Pushed out of my cave, found myself on a ridge. Could not leap with faith, so I clung as I’d dig.
Unmoveable rock only yielded going up. No water in my well – only dirt in my cup.
What I valued before has been back-filled and more. What dreams I had then have now passed through a door.
As find myself Elsewhere, still don’t know what for. Deep pain in the struggle stays a mystery, ever more.
—
(Reference to the phrase, “to move Heaven and earth”)
“I reached into my coat pocket for my headphones, and when I pulled them out, they were wrapped tightly around my chapstick and a honey cough drop – like in that carnival Go-Fishing game.”
“This may be a true statement on many accounts, but I could not have gotten this far without help from supportive people.”
“I did ask for help when…
Nor when…
Nor even when…
But I lift my hands to the sky now and beg: please help my hound go pee!”
—
(Her extreme anxiety from loud repair worker engine machines preventing her…)
“How does ‘Come on’ mean ‘Go over there?!'”
“Walking outside with my dogs, like a surely drunkard who’s been hit by a bus…now where’s my alcohol?!”
“Into circumstances that I would not have chosen for my self.”
“The untrained and too-strong dogs pulled my joints into beyond-tolerance strain-torsions – thereby destroying my plans of attending to moving droves of plants and furniture.
And I realized upon first entering and encountering the same behaviors and pee mess as I lost my reserve and became semi-hysterical-flustered trying to figure out how to use the harnesses I’d never seen before while fresh pee on the floor was occurring…

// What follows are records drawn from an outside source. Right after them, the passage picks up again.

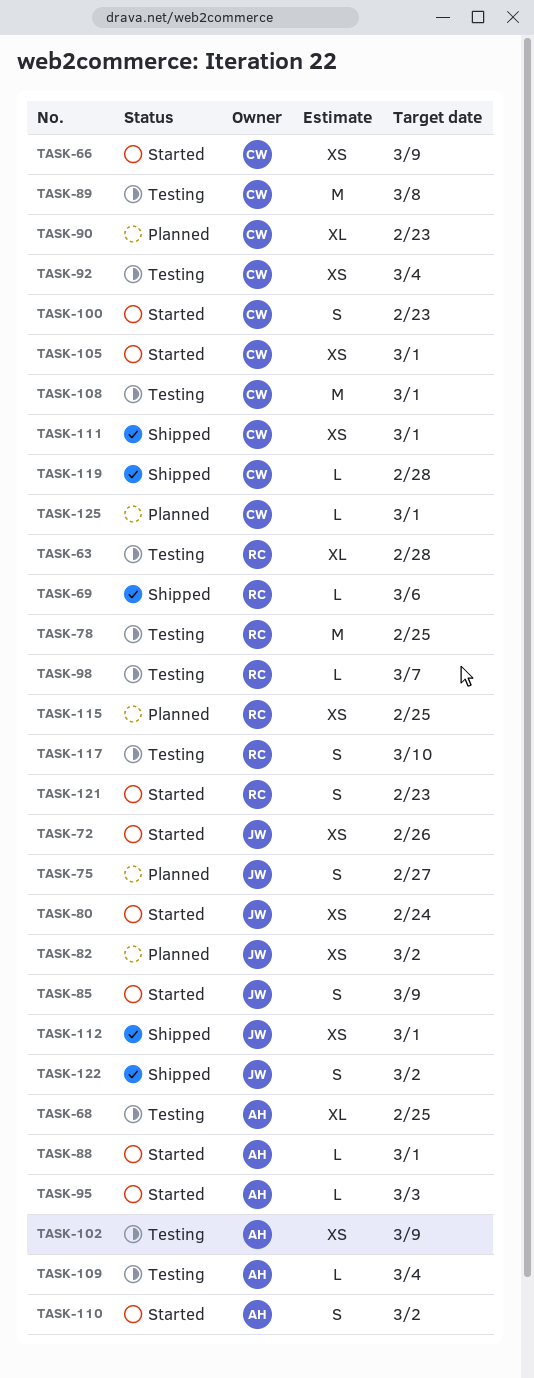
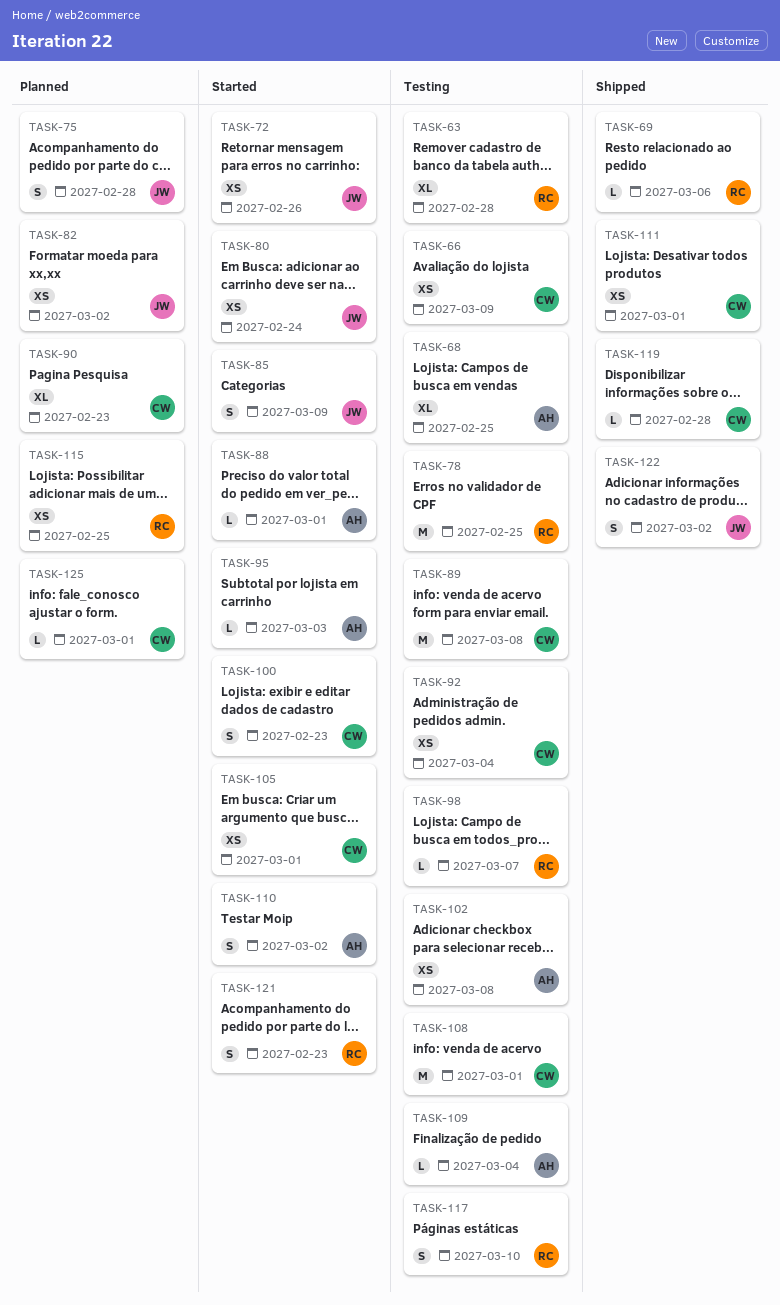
TASK-66, status: Started -> Testing
TASK-75, due: Feb 27 -> Feb 28
TASK-102, due: Mar 9 -> Mar 8
TASK-112: present -> none

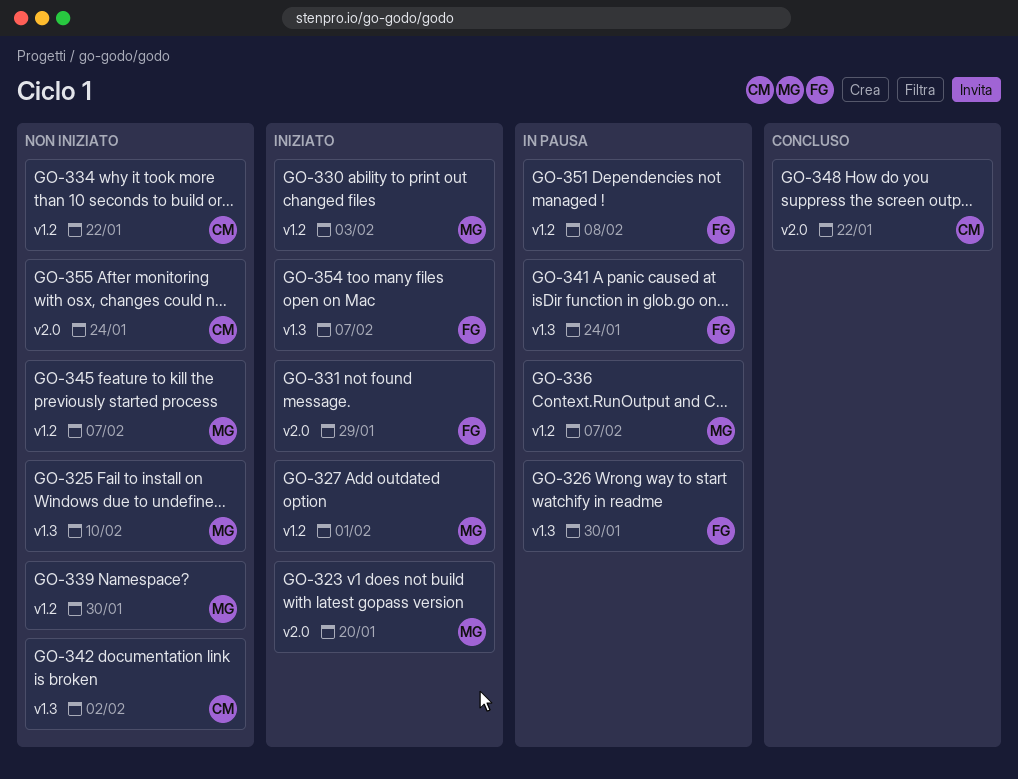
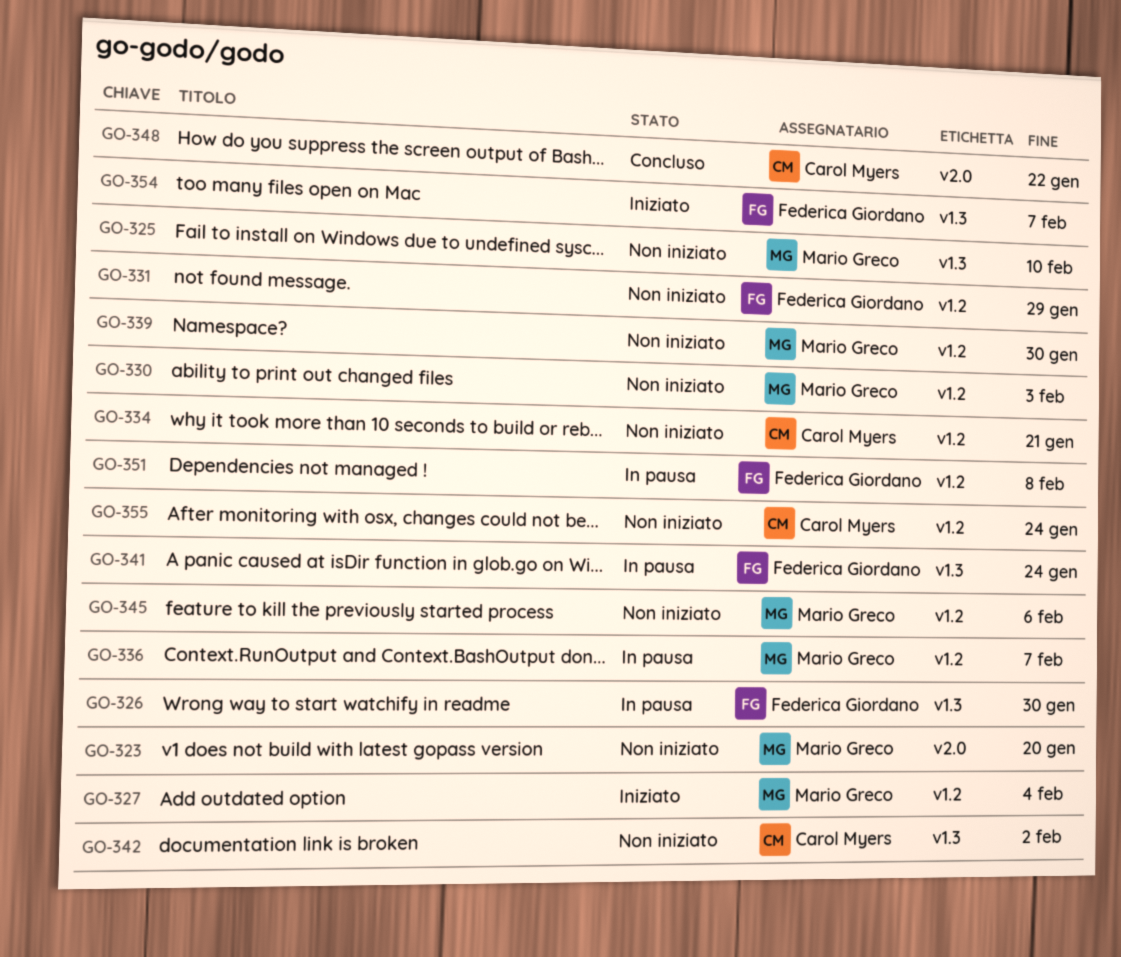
GO-323, status: Iniziato -> Non iniziato
GO-327, due: Feb 1 -> Feb 4
GO-330, status: Iniziato -> Non iniziato
GO-331, status: Iniziato -> Non iniziato
GO-331, label: v2.0 -> v1.2
GO-334, due: Jan 22 -> Jan 21
GO-345, due: Feb 7 -> Feb 6
GO-355, label: v2.0 -> v1.2

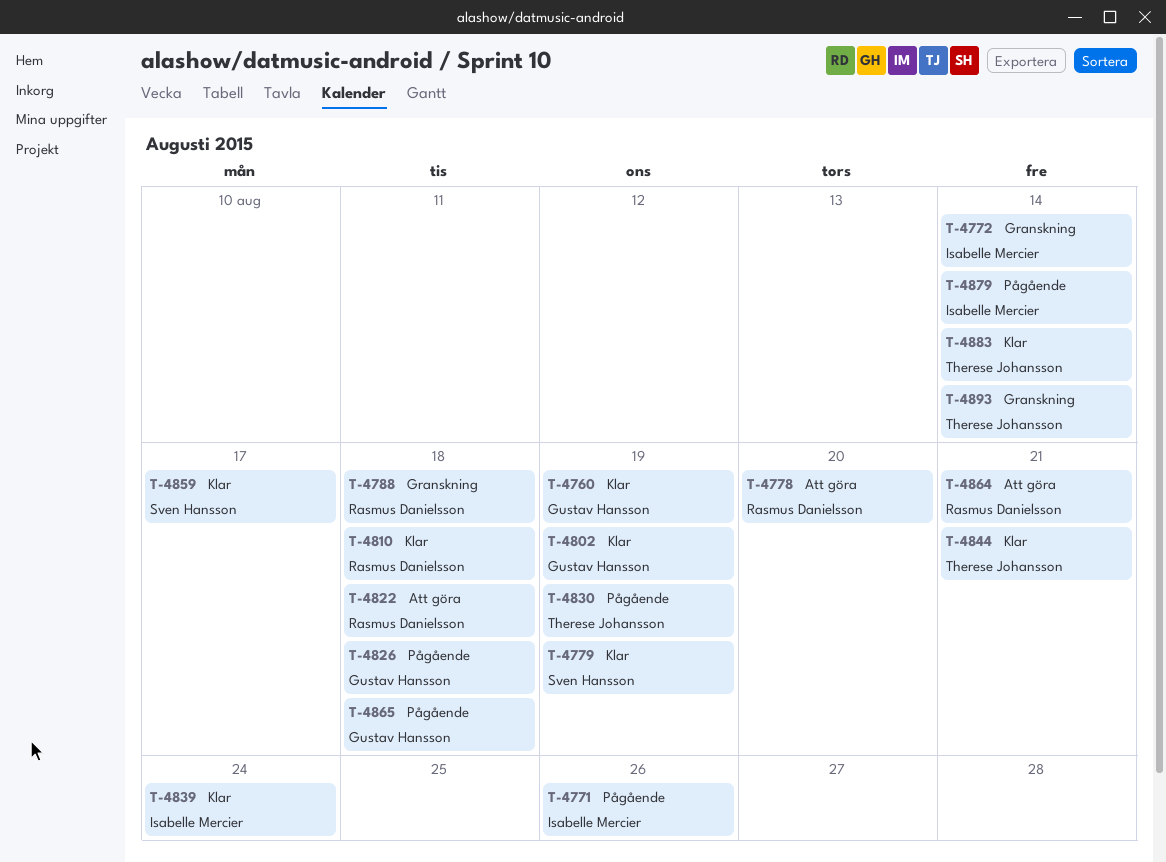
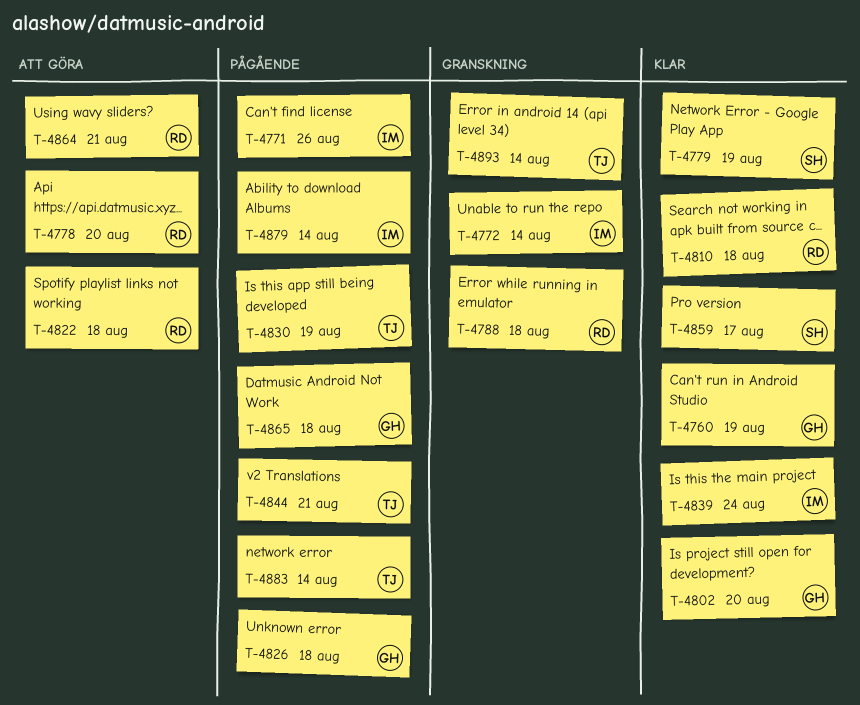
T-4802, due: Aug 19 -> Aug 20
T-4844, status: Klar -> Pågående
T-4883, status: Klar -> Pågående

I am just too fec-king burnt out to be helping with this situation right now – especially when my own paradigm is still torn and tatter-shattered.”
“An uncovered remaining container of still fresh gluten-free blueberry muffins.”
Tracking and analyzing resources and patterns at distance to determine best efficiencies for recovery.”
“in my car, ankles swelling, managing things on my phone, as if I do not have housing.”
“I am not going to eat that uncertain number of days-old hard boiled egg, despite the fact that it is cold as if it has stayed refrigerated and emits an innocent lure temptation.”